Mathopo, appointed a judge in 2006, was a favourite candidate among lawyers, especially those who work in the Gauteng courts, where he was a judge before his elevation to the SCA. From early in his career he has been involved in judicial education and mentoring for judges. While acting at the Constitutional Court, he penned the seminal judgment that extended the doctrine of common purpose to the crime of rape, thereby ridding the common law of one of its long-running sexist features.

Mathopo famously ordered the release of the spy tapes, one of the steps in the epic legal battle over corruption charges that Zuma is still to be prosecuted for — a decision confirmed by the Supreme Court of Appeal.

During his interview in April, he told the JSC that he was one of 11 children and that “everything that the family put together, they put together for my education”. He said that when he qualified, he then put half his siblings through university and two of his nieces had completed LLBs.

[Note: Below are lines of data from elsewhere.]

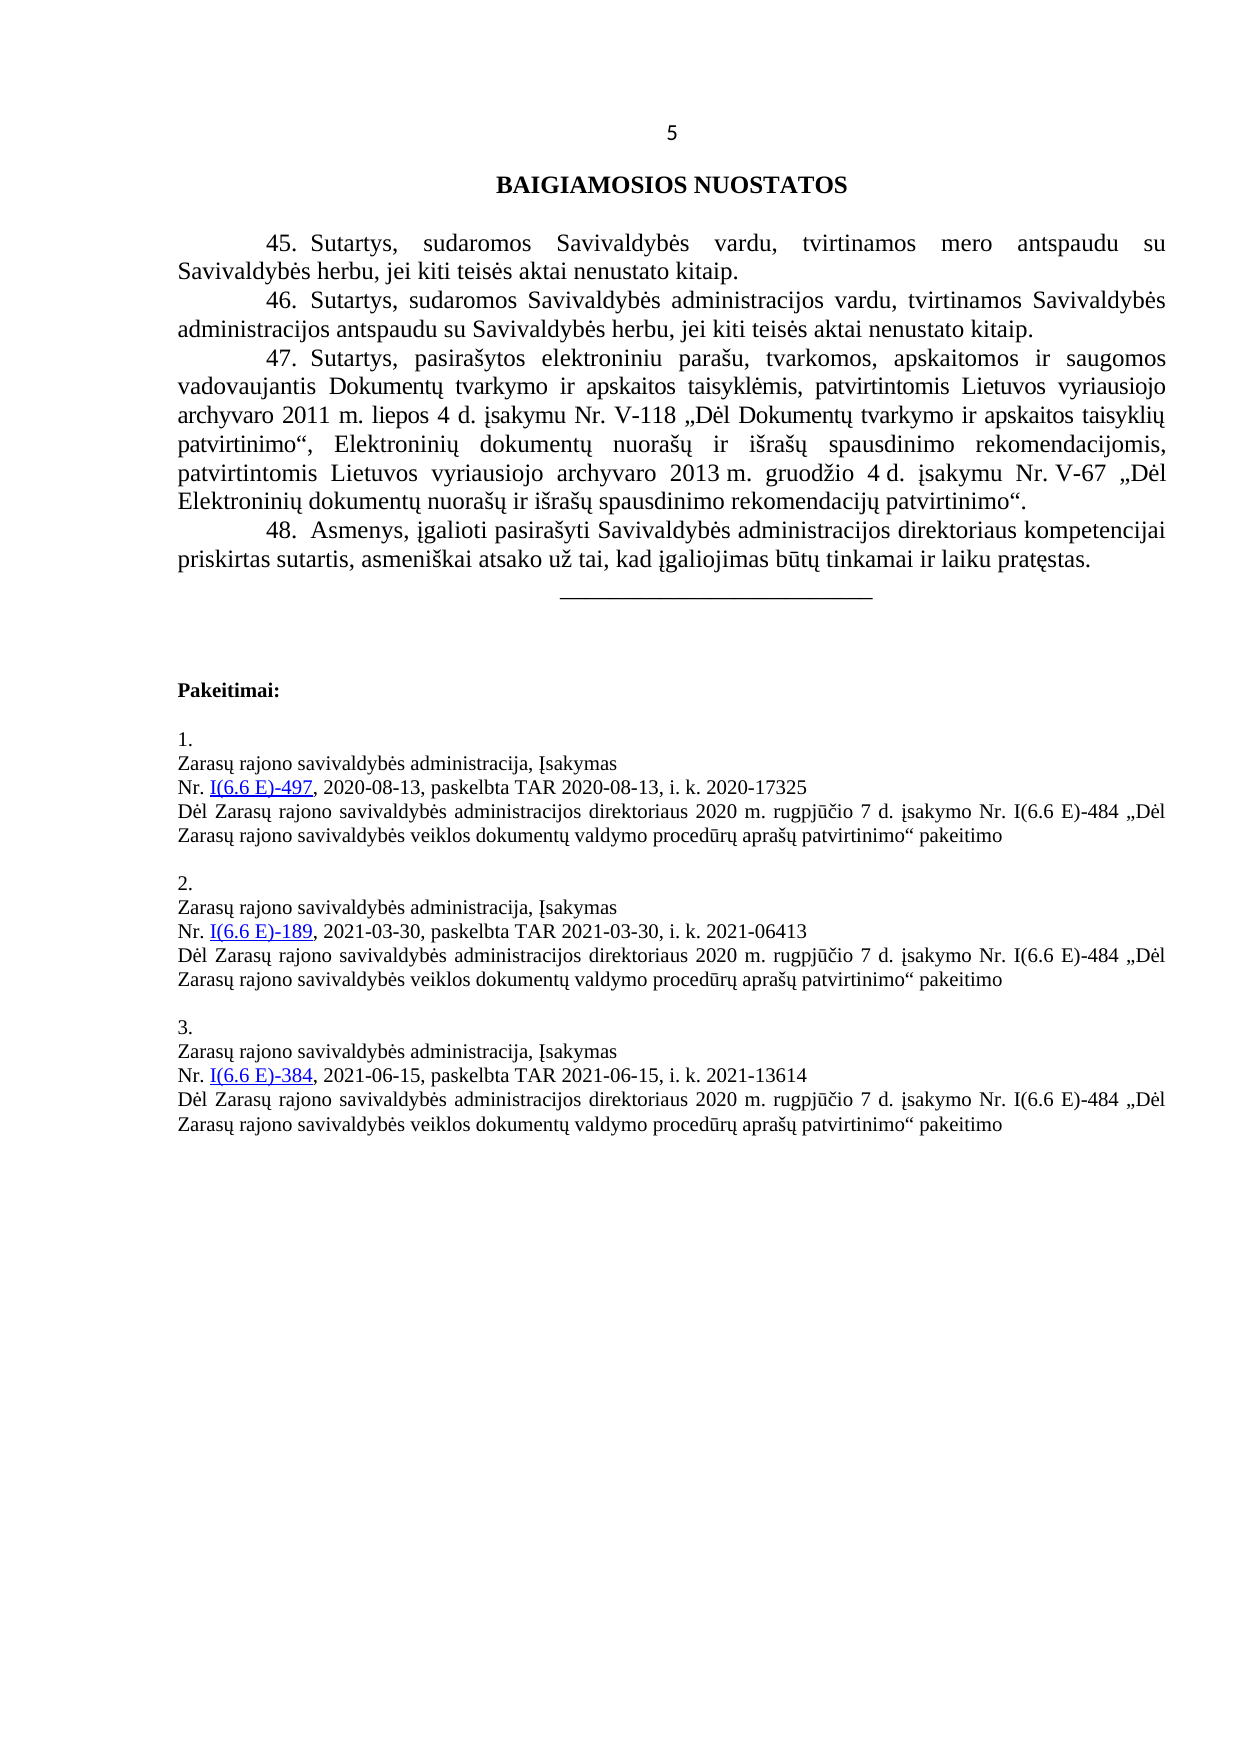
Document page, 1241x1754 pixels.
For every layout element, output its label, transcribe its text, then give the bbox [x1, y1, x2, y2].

text Pakeitimai: [177, 678, 1167, 702]
text 1. [177, 726, 1167, 751]
text 3. [177, 1015, 1167, 1039]
text Nr. I(6.6 E)-189, 2021-03-30, paskelbta TAR 2021-03-30, i. k. 2021-06413 [177, 919, 1167, 943]
text 48. Asmenys, įgalioti pasirašyti Savivaldybės administracijos direktoriaus kompetencijai priskirtas sutartis, asmeniškai atsako už tai, kad įgaliojimas būtų tinkamai ir laiku pratęstas. [177, 515, 1167, 573]
text Zarasų rajono savivaldybės administracija, Įsakymas [177, 1039, 1167, 1063]
text Dėl Zarasų rajono savivaldybės administracijos direktoriaus 2020 m. rugpjūčio 7 d. įsakymo Nr. I(6.6 E)-484 „Dėl Zarasų rajono savivaldybės veiklos dokumentų valdymo procedūrų aprašų patvirtinimo“ pakeitimo [177, 799, 1167, 847]
text 47. Sutartys, pasirašytos elektroniniu parašu, tvarkomos, apskaitomos ir saugomos vadovaujantis Dokumentų tvarkymo ir apskaitos taisyklėmis, patvirtintomis Lietuvos vyriausiojo archyvaro 2011 m. liepos 4 d. įsakymu Nr. V-118 „Dėl Dokumentų tvarkymo ir apskaitos taisyklių patvirtinimo“, Elektroninių dokumentų nuorašų ir išrašų spausdinimo rekomendacijomis, patvirtintomis Lietuvos vyriausiojo archyvaro 2013 m. gruodžio 4 d. įsakymu Nr. V-67 „Dėl Elektroninių dokumentų nuorašų ir išrašų spausdinimo rekomendacijų patvirtinimo“. [177, 343, 1167, 515]
text 46. Sutartys, sudaromos Savivaldybės administracijos vardu, tvirtinamos Savivaldybės administracijos antspaudu su Savivaldybės herbu, jei kiti teisės aktai nenustato kitaip. [177, 285, 1167, 343]
text Nr. I(6.6 E)-384, 2021-06-15, paskelbta TAR 2021-06-15, i. k. 2021-13614 [177, 1063, 1167, 1087]
text BAIGIAMOSIOS NUOSTATOS [177, 170, 1167, 199]
text Nr. I(6.6 E)-497, 2020-08-13, paskelbta TAR 2020-08-13, i. k. 2020-17325 [177, 774, 1167, 799]
text Zarasų rajono savivaldybės administracija, Įsakymas [177, 895, 1167, 919]
text Zarasų rajono savivaldybės administracija, Įsakymas [177, 751, 1167, 774]
text 45. Sutartys, sudaromos Savivaldybės vardu, tvirtinamos mero antspaudu su Savivaldybės herbu, jei kiti teisės aktai nenustato kitaip. [177, 228, 1167, 285]
text Dėl Zarasų rajono savivaldybės administracijos direktoriaus 2020 m. rugpjūčio 7 d. įsakymo Nr. I(6.6 E)-484 „Dėl Zarasų rajono savivaldybės veiklos dokumentų valdymo procedūrų aprašų patvirtinimo“ pakeitimo [177, 943, 1167, 991]
text 2. [177, 871, 1167, 895]
text _________________________ [177, 573, 1167, 601]
text Dėl Zarasų rajono savivaldybės administracijos direktoriaus 2020 m. rugpjūčio 7 d. įsakymo Nr. I(6.6 E)-484 „Dėl Zarasų rajono savivaldybės veiklos dokumentų valdymo procedūrų aprašų patvirtinimo“ pakeitimo [177, 1087, 1167, 1136]
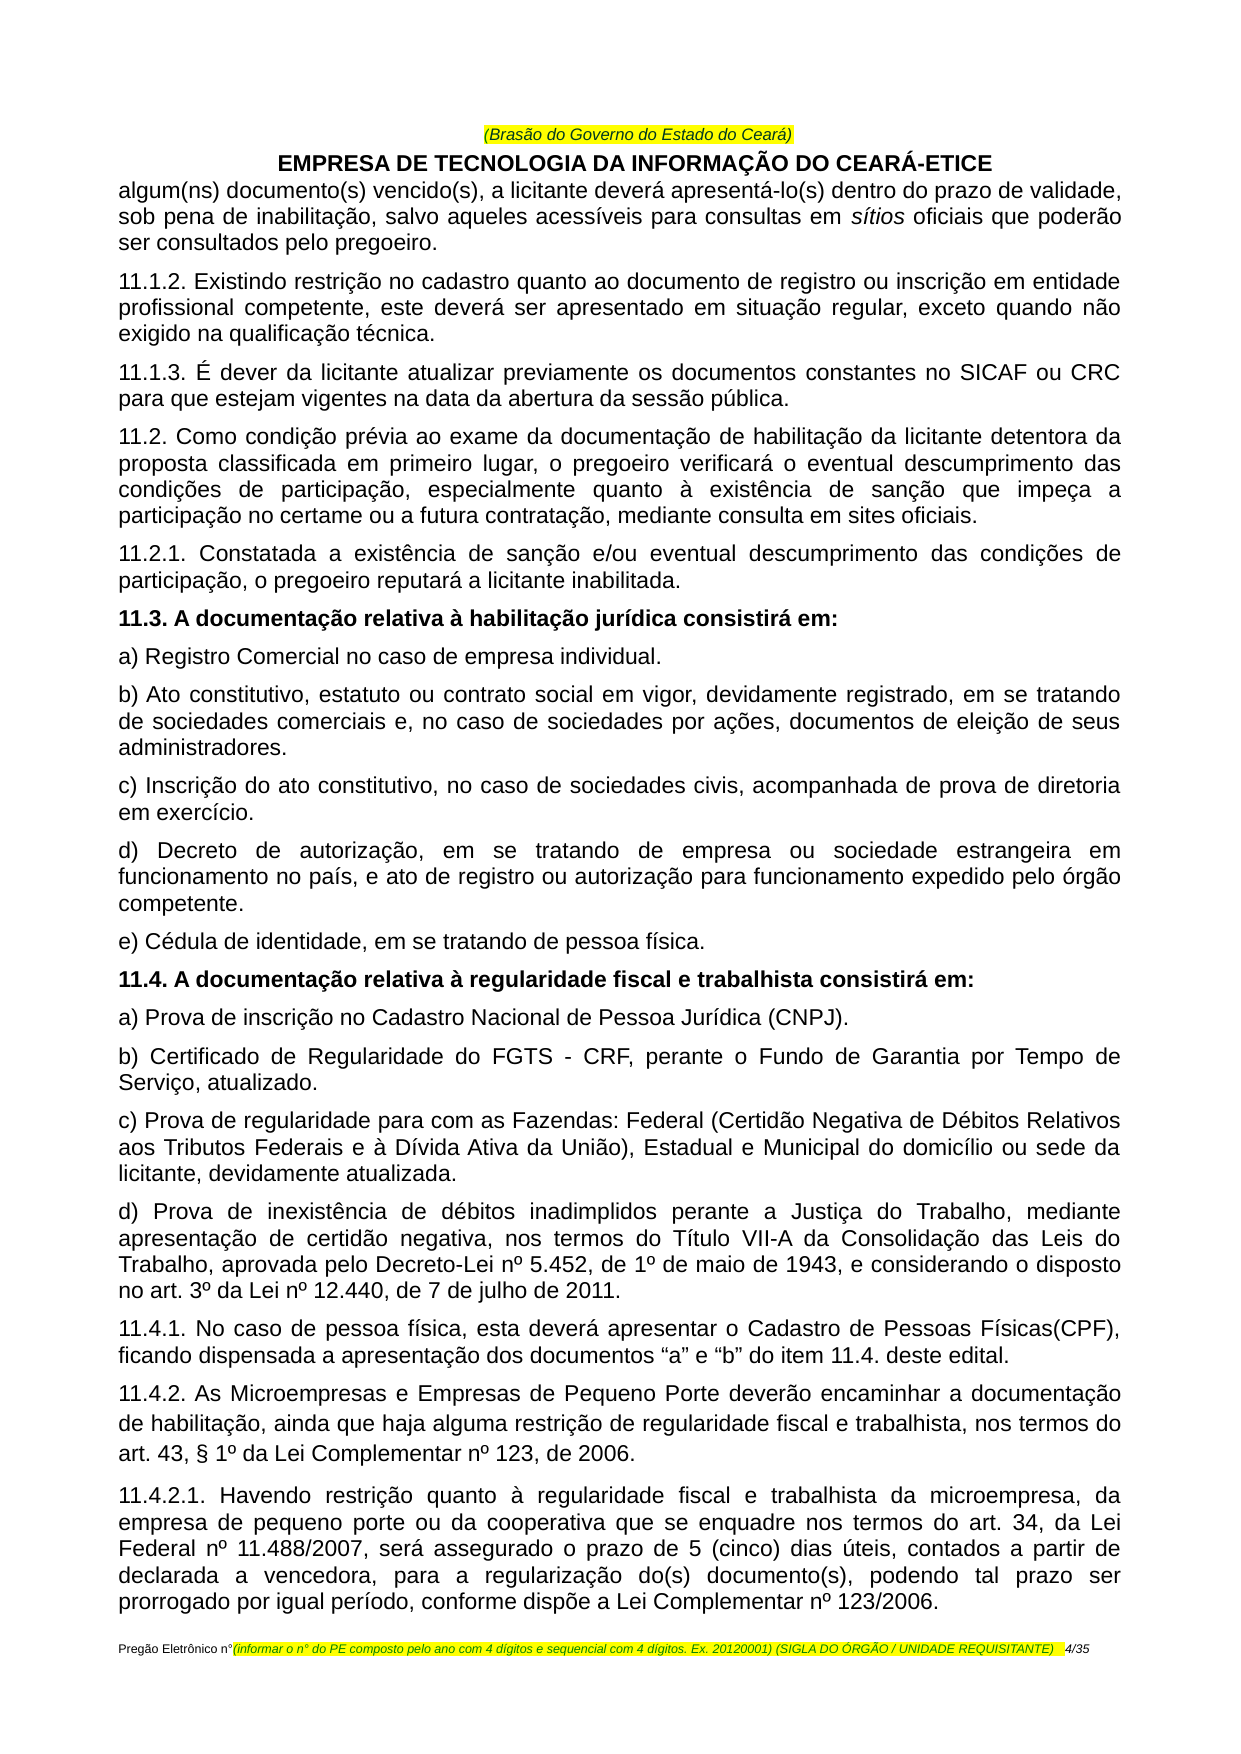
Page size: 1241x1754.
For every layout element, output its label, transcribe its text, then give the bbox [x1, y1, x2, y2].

list 11.4.2. As Microempresas e Empresas de Pequeno Porte deverão encaminhar a documentação de habilitação, ainda que haja alguma restrição de regularidade fiscal e trabalhista, nos termos do art. 43, § 1º da Lei Complementar nº 123, de 2006. [118, 1380, 1122, 1467]
text b) Ato constitutivo, estatuto ou contrato social em vigor, devidamente registrado, em se tratando de sociedades comerciais e, no caso de sociedades por ações, documentos de eleição de seus administradores. [118, 681, 1122, 761]
text c) Inscrição do ato constitutivo, no caso de sociedades civis, acompanhada de prova de diretoria em exercício. [118, 772, 1122, 825]
text 11.3. A documentação relativa à habilitação jurídica consistirá em: [118, 605, 1122, 631]
text 11.2.1. Constatada a existência de sanção e/ou eventual descumprimento das condições de participação, o pregoeiro reputará a licitante inabilitada. [118, 540, 1122, 593]
text a) Prova de inscrição no Cadastro Nacional de Pessoa Jurídica (CNPJ). [118, 1004, 1122, 1031]
text b) Certificado de Regularidade do FGTS - CRF, perante o Fundo de Garantia por Tempo de Serviço, atualizado. [118, 1043, 1122, 1095]
text 11.2. Como condição prévia ao exame da documentação de habilitação da licitante detentora da proposta classificada em primeiro lugar, o pregoeiro verificará o eventual descumprimento das condições de participação, especialmente quanto à existência de sanção que impeça a participação no certame ou a futura contratação, mediante consulta em sites oficiais. [118, 423, 1122, 528]
text 11.1.3. É dever da licitante atualizar previamente os documentos constantes no SICAF ou CRC para que estejam vigentes na data da abertura da sessão pública. [118, 358, 1122, 411]
text d) Prova de inexistência de débitos inadimplidos perante a Justiça do Trabalho, mediante apresentação de certidão negativa, nos termos do Título VII-A da Consolidação das Leis do Trabalho, aprovada pelo Decreto-Lei nº 5.452, de 1º de maio de 1943, e considerando o disposto no art. 3º da Lei nº 12.440, de 7 de julho de 2011. [118, 1198, 1122, 1303]
text c) Prova de regularidade para com as Fazendas: Federal (Certidão Negativa de Débitos Relativos aos Tributos Federais e à Dívida Ativa da União), Estadual e Municipal do domicílio ou sede da licitante, devidamente atualizada. [118, 1107, 1122, 1186]
text algum(ns) documento(s) vencido(s), a licitante deverá apresentá-lo(s) dentro do prazo de validade, sob pena de inabilitação, salvo aqueles acessíveis para consultas em sítios oficiais que poderão ser consultados pelo pregoeiro. [118, 177, 1122, 256]
text 11.4.1. No caso de pessoa física, esta deverá apresentar o Cadastro de Pessoas Físicas(CPF), ficando dispensada a apresentação dos documentos “a” e “b” do item 11.4. deste edital. [118, 1315, 1122, 1368]
text e) Cédula de identidade, em se tratando de pessoa física. [118, 928, 1122, 954]
text a) Registro Comercial no caso de empresa individual. [118, 643, 1122, 669]
text 11.4. A documentação relativa à regularidade fiscal e trabalhista consistirá em: [118, 966, 1122, 992]
text 11.1.2. Existindo restrição no cadastro quanto ao documento de registro ou inscrição em entidade profissional competente, este deverá ser apresentado em situação regular, exceto quando não exigido na qualificação técnica. [118, 268, 1122, 347]
text d) Decreto de autorização, em se tratando de empresa ou sociedade estrangeira em funcionamento no país, e ato de registro ou autorização para funcionamento expedido pelo órgão competente. [118, 837, 1122, 916]
text 11.4.2.1. Havendo restrição quanto à regularidade fiscal e trabalhista da microempresa, da empresa de pequeno porte ou da cooperativa que se enquadre nos termos do art. 34, da Lei Federal nº 11.488/2007, será assegurado o prazo de 5 (cinco) dias úteis, contados a partir de declarada a vencedora, para a regularização do(s) documento(s), podendo tal prazo ser prorrogado por igual período, conforme dispõe a Lei Complementar nº 123/2006. [118, 1482, 1122, 1614]
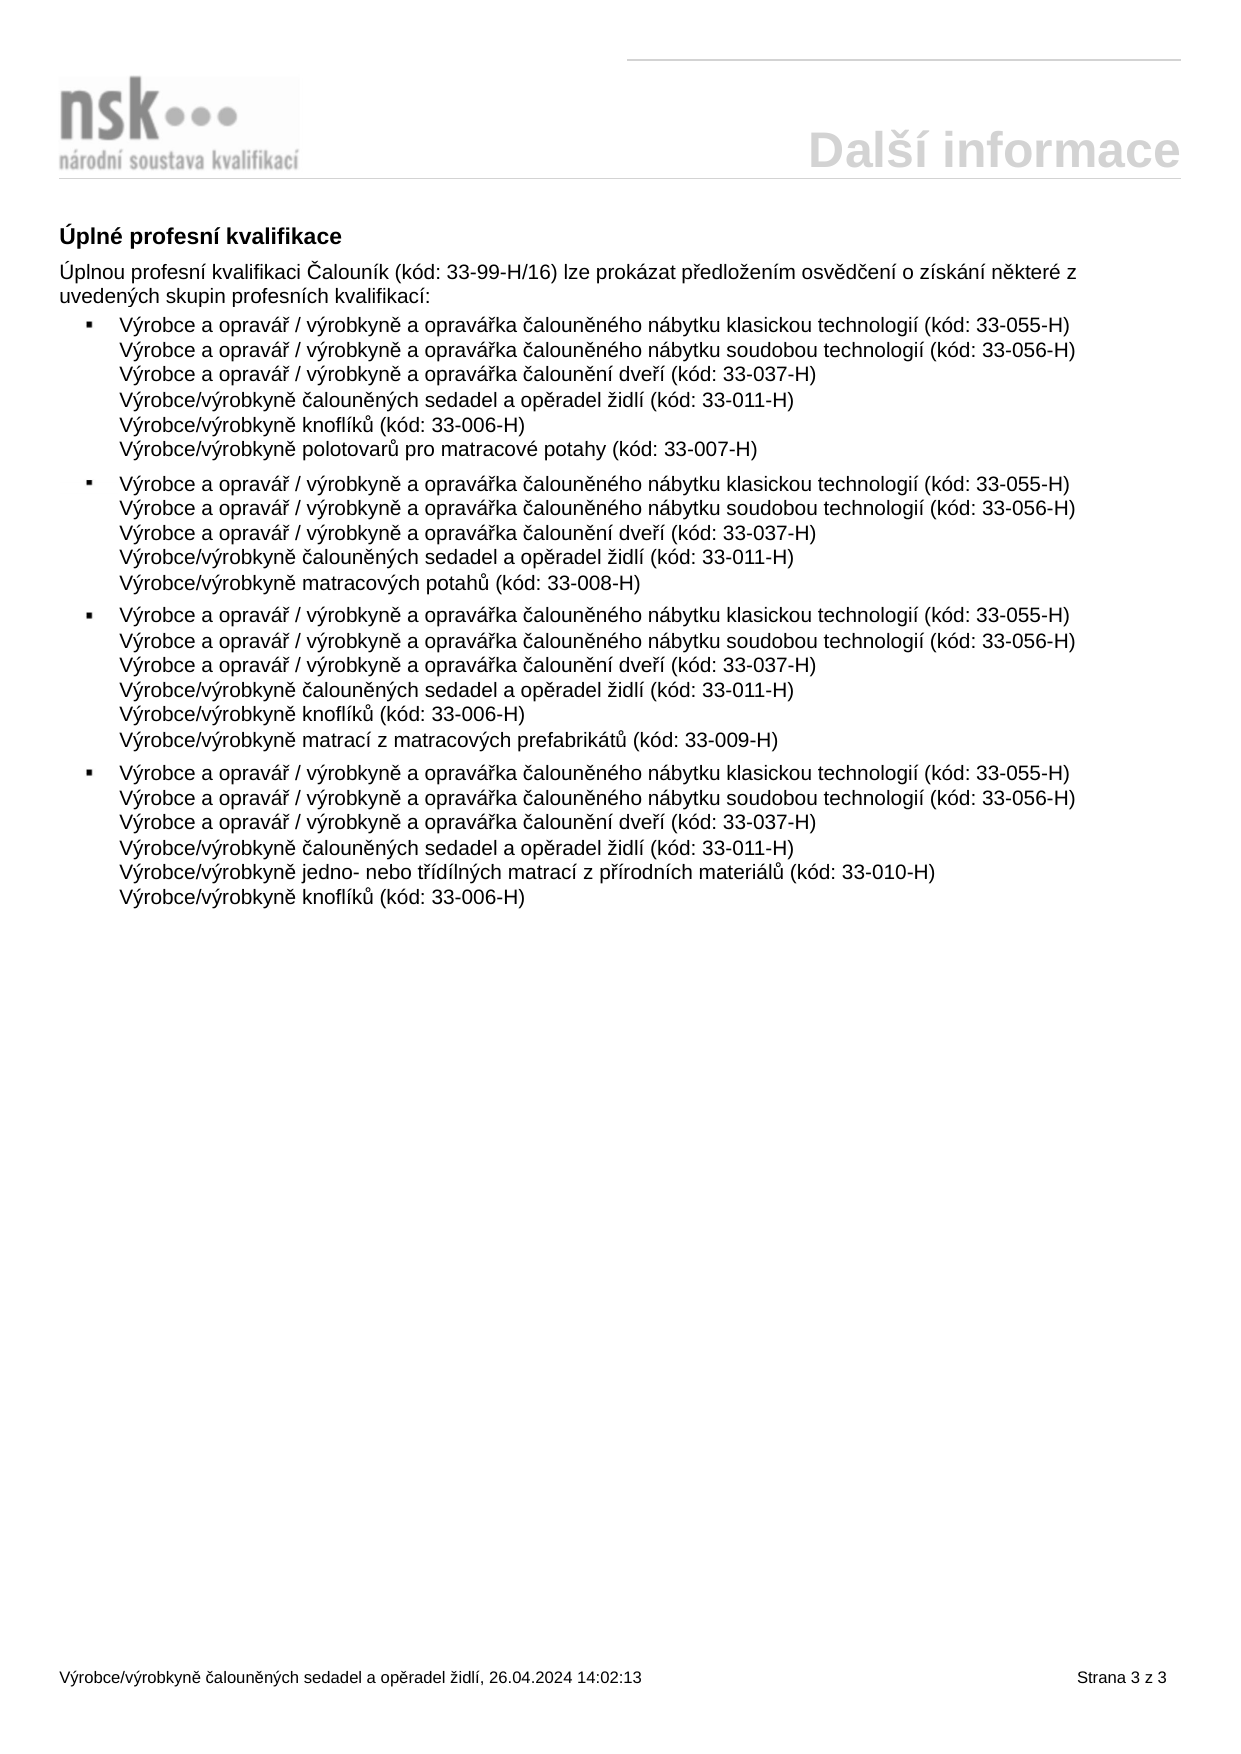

SCA justice Rammaka Mathopo has been named as one of two new Constitutional Court judges.
Image: supremecourtofappeal.org.za SCA justice Rammaka Mathopo has been named as one of two new Constitutional Court judges.

Kollapen became a household name in the 1990s when he was the chair of the SA Human Rights Commission. Appointed a judge in 2011, he remains a popular figure in the legal community, known for his compassion and for infusing his judgments with constitutional values. He was the judge who ordered that the failure of the basic education department to provide textbooks to schoolchildren in Limpopo was a breach of their rights.

He also refused to grant a permanent stay of prosecution against the man charged with the 1971 murder of liberation fighter Ahmed Timol. He was recently part of the three-judge bench who rejected the application by Ace Magashule to set aside his suspension as secretary-general of the ANC.

Kollapen was born and raised in Marabastad from where his family was forcibly removed in the 1960s, he said in his application. He returned there to practise in the 1980s — “a time when the country was burning, and communities were in constant conflict with the state”.

Kollapen came to represent many of those who came into conflict with the state, he said.

The statement from the presidency said that part of the administrative process was a requirement that the department of justice make a formal submission in relation to the JSC's recommendations. This was received by the presidency on December 21.